Tenho visto em diversos lugares pessoas se preocupando com pequenas empresas locais. Aqui, me refiro aos consumidores mesmo, pessoas físicas. Muitas estão incentivando seus amigos, familiares e vizinhos a cuidarem de seus pequenos fornecedores. Ou seja, preferir comprar do mercadinho do bairro, continuar pagando seus prestadores de serviços pessoais, como personal trainner, diarista, empregada doméstica, professor de inglês, entre outros. Isto porque é evidente o impacto financeiro direto na vida destes profissionais caso precisem ficar parados. Grandes empresas também sofrerão impactos econômicos ao diminuírem a produtividade, mas muitas delas, provavelmente, continuarão tendo sua margem de lucro líquido, mesmo que menor do que a meta prevista inicialmente. Caso tenham prejuízo no ano, a maioria possui outras provisões, recursos e investimentos para as salvaguardar. Diferentemente destas, os pequenos comerciantes ou profissionais autônomos, em sua maioria, não possuem nenhum fundo de proteção e um mês parado já pode ser fatal para sua sobrevivência.
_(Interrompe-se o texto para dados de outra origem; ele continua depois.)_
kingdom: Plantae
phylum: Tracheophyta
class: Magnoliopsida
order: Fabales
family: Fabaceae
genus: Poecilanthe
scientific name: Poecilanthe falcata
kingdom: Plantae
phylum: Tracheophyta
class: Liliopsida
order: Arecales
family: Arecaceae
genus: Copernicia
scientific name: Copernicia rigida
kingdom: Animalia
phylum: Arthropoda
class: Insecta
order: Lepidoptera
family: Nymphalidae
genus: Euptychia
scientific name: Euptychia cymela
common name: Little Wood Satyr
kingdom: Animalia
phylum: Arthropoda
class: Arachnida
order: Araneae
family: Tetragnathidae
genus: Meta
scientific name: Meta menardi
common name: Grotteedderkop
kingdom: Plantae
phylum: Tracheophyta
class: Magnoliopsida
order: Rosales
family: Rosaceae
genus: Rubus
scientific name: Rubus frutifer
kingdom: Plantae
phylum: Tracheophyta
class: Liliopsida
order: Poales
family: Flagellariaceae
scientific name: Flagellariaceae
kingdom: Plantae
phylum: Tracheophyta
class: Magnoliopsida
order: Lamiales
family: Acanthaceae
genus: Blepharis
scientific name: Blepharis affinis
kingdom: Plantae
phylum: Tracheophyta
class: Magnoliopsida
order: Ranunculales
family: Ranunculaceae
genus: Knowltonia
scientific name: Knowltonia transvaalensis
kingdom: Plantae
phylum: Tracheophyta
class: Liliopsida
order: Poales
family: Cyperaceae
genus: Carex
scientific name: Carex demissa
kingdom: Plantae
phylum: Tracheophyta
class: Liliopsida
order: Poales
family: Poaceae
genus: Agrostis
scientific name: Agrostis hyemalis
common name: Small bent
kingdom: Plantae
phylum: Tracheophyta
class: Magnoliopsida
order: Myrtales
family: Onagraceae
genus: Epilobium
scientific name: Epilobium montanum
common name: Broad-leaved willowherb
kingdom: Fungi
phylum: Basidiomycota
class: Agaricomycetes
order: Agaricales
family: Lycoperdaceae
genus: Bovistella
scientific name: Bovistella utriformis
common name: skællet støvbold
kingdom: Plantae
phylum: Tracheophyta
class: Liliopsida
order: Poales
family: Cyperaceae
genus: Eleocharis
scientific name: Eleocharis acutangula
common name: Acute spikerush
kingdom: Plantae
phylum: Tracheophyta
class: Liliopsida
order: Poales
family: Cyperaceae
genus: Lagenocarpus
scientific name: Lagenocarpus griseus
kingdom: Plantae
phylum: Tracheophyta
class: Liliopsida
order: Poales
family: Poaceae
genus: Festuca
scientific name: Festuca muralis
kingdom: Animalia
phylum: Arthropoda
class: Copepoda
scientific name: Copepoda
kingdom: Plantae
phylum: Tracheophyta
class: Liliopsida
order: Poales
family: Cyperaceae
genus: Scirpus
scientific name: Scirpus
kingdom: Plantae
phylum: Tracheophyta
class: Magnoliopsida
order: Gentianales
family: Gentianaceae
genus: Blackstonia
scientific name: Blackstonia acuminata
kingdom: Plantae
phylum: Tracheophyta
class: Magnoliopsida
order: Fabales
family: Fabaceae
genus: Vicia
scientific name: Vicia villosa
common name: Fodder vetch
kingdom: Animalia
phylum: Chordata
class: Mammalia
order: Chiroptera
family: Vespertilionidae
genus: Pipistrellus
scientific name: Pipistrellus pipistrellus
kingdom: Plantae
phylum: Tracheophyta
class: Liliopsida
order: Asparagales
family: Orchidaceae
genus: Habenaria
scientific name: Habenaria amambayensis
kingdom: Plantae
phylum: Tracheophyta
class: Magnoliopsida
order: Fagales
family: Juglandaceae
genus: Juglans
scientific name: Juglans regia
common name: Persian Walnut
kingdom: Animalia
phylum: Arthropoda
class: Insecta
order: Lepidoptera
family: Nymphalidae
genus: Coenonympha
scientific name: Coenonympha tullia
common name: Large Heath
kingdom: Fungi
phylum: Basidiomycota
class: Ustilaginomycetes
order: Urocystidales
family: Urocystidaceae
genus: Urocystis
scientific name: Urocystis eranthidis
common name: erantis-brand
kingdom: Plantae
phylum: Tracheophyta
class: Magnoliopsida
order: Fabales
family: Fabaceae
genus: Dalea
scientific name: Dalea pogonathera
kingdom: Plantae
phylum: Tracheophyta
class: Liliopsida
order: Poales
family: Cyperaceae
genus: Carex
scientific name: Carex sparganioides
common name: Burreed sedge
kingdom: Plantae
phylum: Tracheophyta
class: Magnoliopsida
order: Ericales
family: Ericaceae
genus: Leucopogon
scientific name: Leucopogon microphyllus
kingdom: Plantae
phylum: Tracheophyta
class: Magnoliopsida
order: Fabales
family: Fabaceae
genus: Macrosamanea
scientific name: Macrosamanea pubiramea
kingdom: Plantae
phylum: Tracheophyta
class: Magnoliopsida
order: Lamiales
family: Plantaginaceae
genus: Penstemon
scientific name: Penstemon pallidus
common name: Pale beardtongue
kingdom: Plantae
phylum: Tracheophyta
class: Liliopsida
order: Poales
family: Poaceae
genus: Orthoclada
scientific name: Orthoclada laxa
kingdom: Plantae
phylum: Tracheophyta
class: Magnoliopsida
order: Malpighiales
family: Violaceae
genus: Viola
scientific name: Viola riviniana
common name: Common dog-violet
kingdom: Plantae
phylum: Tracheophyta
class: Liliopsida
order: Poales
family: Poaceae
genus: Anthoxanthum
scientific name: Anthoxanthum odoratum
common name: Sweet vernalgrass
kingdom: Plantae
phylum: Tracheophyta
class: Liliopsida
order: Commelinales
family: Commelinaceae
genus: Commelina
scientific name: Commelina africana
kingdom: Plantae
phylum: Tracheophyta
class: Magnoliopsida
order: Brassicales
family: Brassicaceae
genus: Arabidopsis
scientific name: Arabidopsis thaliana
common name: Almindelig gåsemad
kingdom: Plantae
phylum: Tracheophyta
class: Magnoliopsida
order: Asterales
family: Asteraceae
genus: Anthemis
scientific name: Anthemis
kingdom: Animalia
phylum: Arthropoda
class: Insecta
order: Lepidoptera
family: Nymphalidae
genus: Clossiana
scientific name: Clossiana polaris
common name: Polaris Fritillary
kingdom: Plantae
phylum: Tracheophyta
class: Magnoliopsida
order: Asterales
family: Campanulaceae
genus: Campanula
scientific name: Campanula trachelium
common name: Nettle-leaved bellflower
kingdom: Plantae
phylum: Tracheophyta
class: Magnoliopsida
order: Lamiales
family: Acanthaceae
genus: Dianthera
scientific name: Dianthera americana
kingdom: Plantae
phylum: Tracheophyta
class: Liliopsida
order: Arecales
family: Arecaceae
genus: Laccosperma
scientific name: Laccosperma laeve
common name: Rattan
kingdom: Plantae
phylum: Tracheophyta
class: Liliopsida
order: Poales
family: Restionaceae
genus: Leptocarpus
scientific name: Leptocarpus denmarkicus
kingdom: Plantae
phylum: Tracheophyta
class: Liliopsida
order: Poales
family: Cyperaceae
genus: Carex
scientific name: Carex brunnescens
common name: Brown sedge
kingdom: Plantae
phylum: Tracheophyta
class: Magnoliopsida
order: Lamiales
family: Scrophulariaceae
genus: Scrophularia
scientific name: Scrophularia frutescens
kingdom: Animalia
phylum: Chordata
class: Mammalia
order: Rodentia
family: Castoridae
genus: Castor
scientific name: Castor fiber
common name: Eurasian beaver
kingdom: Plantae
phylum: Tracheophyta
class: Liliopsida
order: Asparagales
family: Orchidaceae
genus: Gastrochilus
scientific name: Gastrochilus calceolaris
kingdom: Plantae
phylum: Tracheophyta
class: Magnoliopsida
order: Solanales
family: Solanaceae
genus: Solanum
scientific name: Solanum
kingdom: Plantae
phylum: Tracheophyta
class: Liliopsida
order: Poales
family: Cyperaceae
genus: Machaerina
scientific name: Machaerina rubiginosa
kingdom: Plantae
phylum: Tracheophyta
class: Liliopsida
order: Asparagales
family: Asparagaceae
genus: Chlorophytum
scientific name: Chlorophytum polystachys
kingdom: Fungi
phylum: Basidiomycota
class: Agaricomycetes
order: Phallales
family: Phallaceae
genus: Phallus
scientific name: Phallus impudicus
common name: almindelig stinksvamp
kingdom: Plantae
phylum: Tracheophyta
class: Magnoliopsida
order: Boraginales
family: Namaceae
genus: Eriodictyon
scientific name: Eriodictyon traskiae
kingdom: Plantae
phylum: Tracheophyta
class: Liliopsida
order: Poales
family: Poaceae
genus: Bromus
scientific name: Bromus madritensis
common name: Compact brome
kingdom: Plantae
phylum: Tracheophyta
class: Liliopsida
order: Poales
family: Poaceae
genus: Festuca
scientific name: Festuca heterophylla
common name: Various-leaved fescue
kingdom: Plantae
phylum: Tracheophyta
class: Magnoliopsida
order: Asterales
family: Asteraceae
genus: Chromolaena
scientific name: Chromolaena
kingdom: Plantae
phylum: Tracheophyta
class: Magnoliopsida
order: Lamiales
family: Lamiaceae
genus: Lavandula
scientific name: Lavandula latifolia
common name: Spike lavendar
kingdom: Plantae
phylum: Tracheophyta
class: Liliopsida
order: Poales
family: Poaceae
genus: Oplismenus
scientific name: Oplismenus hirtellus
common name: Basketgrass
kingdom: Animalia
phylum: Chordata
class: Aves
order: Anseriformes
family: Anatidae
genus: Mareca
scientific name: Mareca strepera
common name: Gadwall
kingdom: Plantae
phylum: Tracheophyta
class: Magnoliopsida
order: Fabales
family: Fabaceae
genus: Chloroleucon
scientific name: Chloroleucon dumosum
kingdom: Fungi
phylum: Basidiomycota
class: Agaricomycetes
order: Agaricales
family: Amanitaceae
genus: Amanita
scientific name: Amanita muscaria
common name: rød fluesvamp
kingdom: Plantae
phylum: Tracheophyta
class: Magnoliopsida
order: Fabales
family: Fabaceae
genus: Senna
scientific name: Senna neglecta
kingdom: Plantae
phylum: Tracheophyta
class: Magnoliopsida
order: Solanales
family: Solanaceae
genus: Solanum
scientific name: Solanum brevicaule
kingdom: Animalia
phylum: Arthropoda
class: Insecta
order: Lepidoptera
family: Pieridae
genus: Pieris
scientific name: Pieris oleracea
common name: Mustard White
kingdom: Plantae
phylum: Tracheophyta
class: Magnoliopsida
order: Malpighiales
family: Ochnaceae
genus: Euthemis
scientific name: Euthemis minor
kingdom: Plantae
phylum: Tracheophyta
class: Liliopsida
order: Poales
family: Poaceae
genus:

Essa ação é nitidamente importante. Este comportamento pode ser salvador. Mas, mais do que falar da ação ou do comportamento em si, que é magnífico, gostaria de falar sobre o que o antecede: a consciência e a atitude ou predisposição. Esse senso, essa sensibilidade que, espontaneamente, tocou os indivíduos é o que devemos extrapolar e multiplicar. Assim como cada um de nós temos nossos pequenos fornecedores ou prestadores de serviços a quem desejamos genuinamente salvar, as grandes empresas também possuem sua rede de fornecedores, alguns maiores e outros menores, e deveriam querer preservar também a cada um deles. Tenho visto empresas divulgarem seus cuidados com colaboradores, como, por exemplo, deixando-os de home office ou até dispensando-os temporariamente do trabalho. Tenho visto também diversas iniciativas das empresas para protegerem seus clientes e consumidores, como, por exemplo, veículos de comunicação disponibilizando conteúdos gratuitos a não assinantes de forma educativa e preventiva. Vamos cuidar também dos fornecedores. Não apenas porque todos eles, em maior ou menor escala, são estrategicamente importantes para manter a cadeia ou ciclo de funcionamento da grande empresa. Mas, sobretudo, pelo interesse legítimo em querer preservá-los, para que eles também possam preservar suas pessoas e sua estrutura, mesmo que pequena. Não é preciso que haja um incentivo fiscal ou uma obrigação legal para que grandes empresas olhem para isto. Pode ser uma questão moral. Isso é ser verdadeira e socialmente responsável. Assim como nenhuma pessoa física consumidora foi obrigada a se importar com seus comerciantes locais, as grandes empresas podem seguir o modelo e, além de demonstrar cuidados com seus colaboradores, clientes e consumidores, incluir seus fornecedores, principalmente os pequenos, em sua lista de cuidados. Responsabilidade Social é isso. Faça!